Actually, one of my UHS cards (a slow one, that writes at 15MB/s after the hack) refuses the overclocked settings, but handles the regular SDR50 and the underclocked one.

I did try to change the function to SDR104, but did not make a difference with any of my cards. 5D3 1.1.3 dm-spy-experiments:

static void sd_set_function_log(uint32_t* regs, uint32_t* stack, uint32_t pc)
    /* log the original call as usual */
    generic_log(regs, stack, pc);

    /* force UHS-I SDR104 */
    regs[0] = 0xff0003;

    { 0xFF6ADE34, "sdSetFunction", 1, sd_set_function_log },


Yay tricky one.
Ant123 states to switch power off if already in UHS mode. Maybe he can comment on it. Just a guess but once we find out how to reinitialize the card it could probably also help with the eosm shutter bug - while extending boot times due to reinitialization.

In 2014 while googling I didn't find host controllers which only support one of both modes.
[size=8pt]70D.112 & 100D.101[/size]


OK, I was wrong.
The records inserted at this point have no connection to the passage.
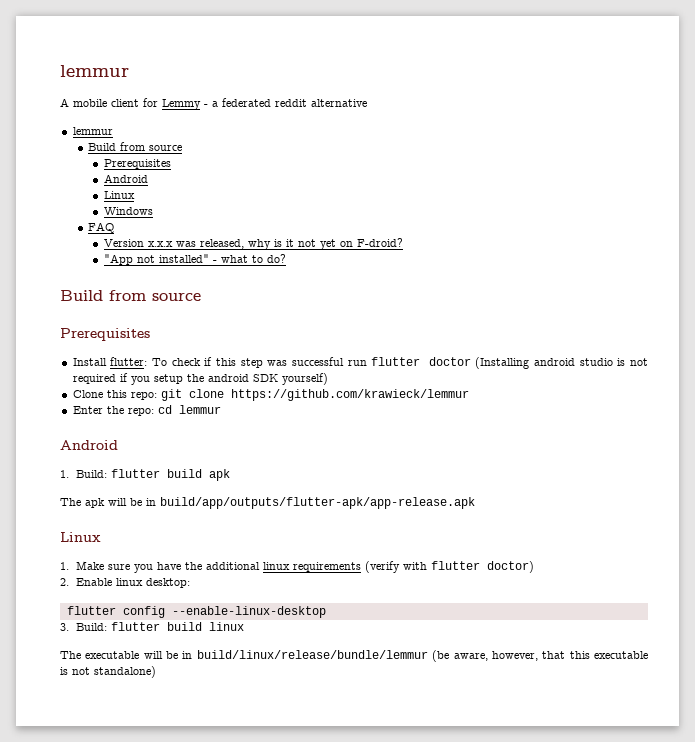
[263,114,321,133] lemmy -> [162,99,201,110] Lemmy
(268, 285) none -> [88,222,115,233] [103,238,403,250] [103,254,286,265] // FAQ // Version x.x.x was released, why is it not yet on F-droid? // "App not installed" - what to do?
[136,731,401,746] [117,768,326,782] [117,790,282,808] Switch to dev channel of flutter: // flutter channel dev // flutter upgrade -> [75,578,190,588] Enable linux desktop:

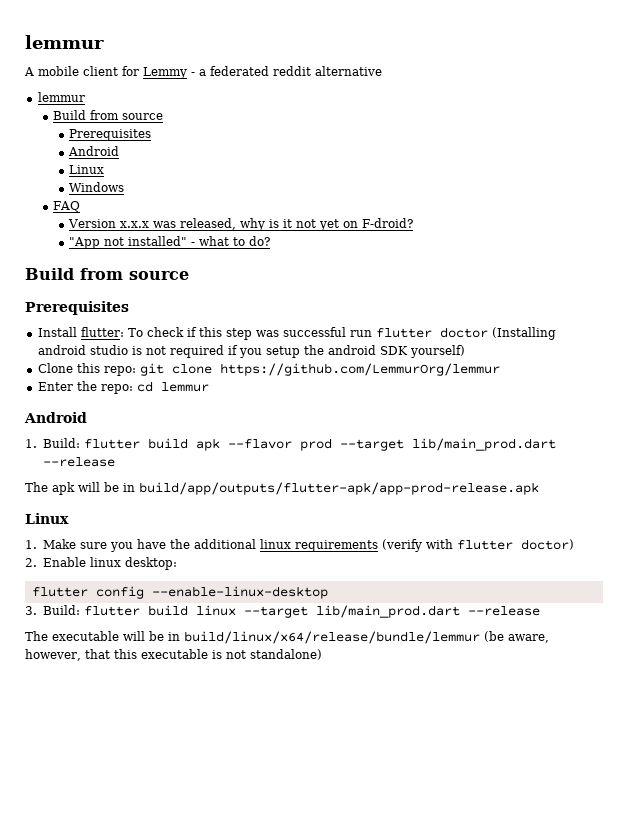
[230,389,469,401] https://github.com/krawieck/lemmur -> [219,363,500,376] https://github.com/LemmurOrg/lemmur
(230, 475) none -> [227,438,556,451] [42,457,115,467] --flavor prod --target lib/main_prod.dart --release
[160,497,475,509] build/app/outputs/flutter-apk/app-release.apk -> [139,482,539,495] build/app/outputs/flutter-apk/app-prod-release.apk
(244, 626) none -> [243,605,540,618] --target lib/main_prod.dart --release
[196,650,428,659] build/linux/release/bundle/lemmur -> [184,631,480,644] build/linux/x64/release/bundle/lemmur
Applied the SDR104 hack again and got another speed improvement!

static void sd_set_function_log(uint32_t* arm_regs, uint32_t* stack, uint32_t pc)
    /* UHS-I SDR50? */
    if (arm_regs[0] == 0xff0002)
        /* force UHS-I SDR104 */
        arm_regs[0] = 0xff0003;

Module updated (same link).


Nice one  :D
Does the SD card you're using for this claim a read speed, like the sandisks, 45MB/s, 80Mb/s, 90Mb or 95Mb/s ?


It doesn't claim anything special, but noticed it can do about 70MB/s in the card reader, using dd.

sudo dd if=/dev/mmcblk0 of=/dev/null bs=1M count=1024
1024+0 records in
1024+0 records out
1073741824 bytes (1.1 GB, 1.0 GiB) copied, 14.5176 s, 74.0 MB/s

No luck with 160MHz yet.



Is it possible to implement card spanning with the losslessly compressed 4K-crop recording modes on the 5D3?  That would be a break through for this camera, I think, since it will provide much larger recording times at high resolutions.


Quote from: nikfreak on April 02, 2018, 09:58:28 AM
Yay tricky one.
Ant123 states to switch power off if already in UHS mode. Maybe he can comment on it.

What can I comment? Just read CHDK forum from here.
On powershots the card is already in UHS mode while loading CHDK. So most cards can't be switched to UHS mode two times.
Maybe on DSLRs the card is not in UHS mode while loading autoexec.bin and you don't need to turn off SD power.